[Provided data Boundary: Start]

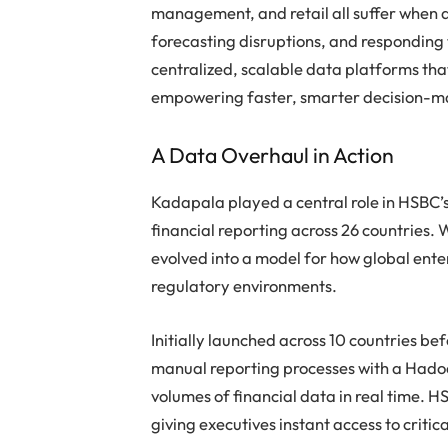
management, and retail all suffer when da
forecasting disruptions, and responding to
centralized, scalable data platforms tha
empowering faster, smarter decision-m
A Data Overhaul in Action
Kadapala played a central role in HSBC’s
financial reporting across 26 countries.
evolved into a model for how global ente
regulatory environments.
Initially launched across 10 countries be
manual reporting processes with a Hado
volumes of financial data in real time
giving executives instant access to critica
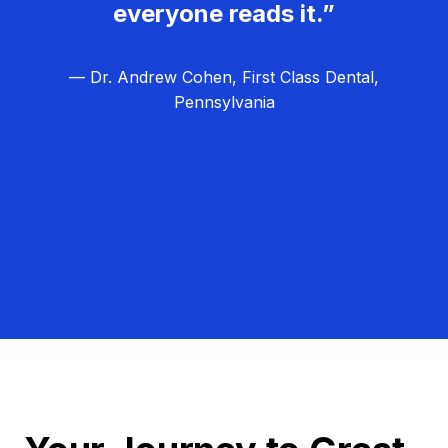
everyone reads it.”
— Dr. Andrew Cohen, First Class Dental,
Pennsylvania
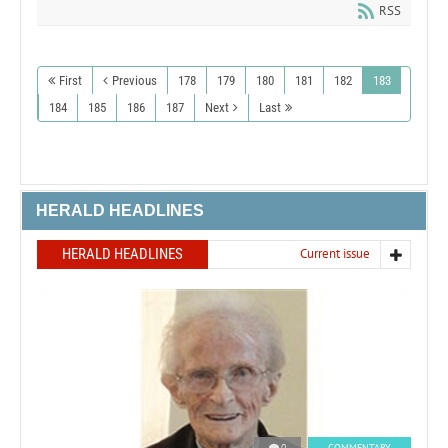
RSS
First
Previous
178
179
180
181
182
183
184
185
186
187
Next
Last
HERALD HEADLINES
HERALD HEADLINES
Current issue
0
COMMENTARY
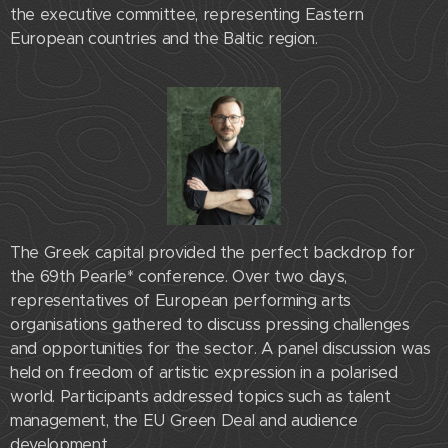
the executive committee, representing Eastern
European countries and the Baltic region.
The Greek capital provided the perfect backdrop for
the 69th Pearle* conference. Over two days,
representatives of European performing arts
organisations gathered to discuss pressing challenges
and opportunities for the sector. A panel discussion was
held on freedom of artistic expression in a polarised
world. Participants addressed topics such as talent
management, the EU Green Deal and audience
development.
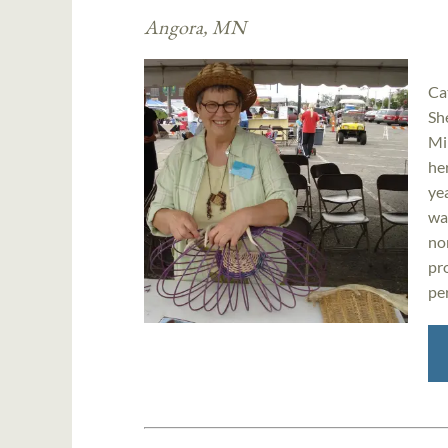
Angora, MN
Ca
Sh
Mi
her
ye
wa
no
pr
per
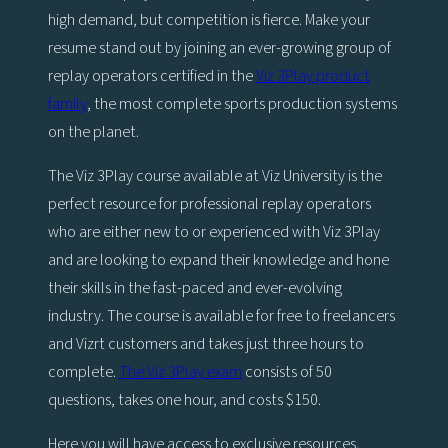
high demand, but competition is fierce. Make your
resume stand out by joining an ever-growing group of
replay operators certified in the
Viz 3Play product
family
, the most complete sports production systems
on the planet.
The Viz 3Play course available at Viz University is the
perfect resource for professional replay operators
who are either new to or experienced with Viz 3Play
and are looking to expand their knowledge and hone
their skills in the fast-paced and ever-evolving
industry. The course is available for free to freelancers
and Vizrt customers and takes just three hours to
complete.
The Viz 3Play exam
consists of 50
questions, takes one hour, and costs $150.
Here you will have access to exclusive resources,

[Provided data Boundary: End]

» Task objective: Rewrite the stretch from the start of the items through the line containing "financial reporting across 26 countries.", swapping "Overhaul" for "Transformation" and changing nothing else. Leave the pictures out.

» Answer space:
management, and retail all suffer when da
forecasting disruptions, and responding to
centralized, scalable data platforms tha
empowering faster, smarter decision-m
A Data Transformation in Action
Kadapala played a central role in HSBC’s
financial reporting across 26 countries.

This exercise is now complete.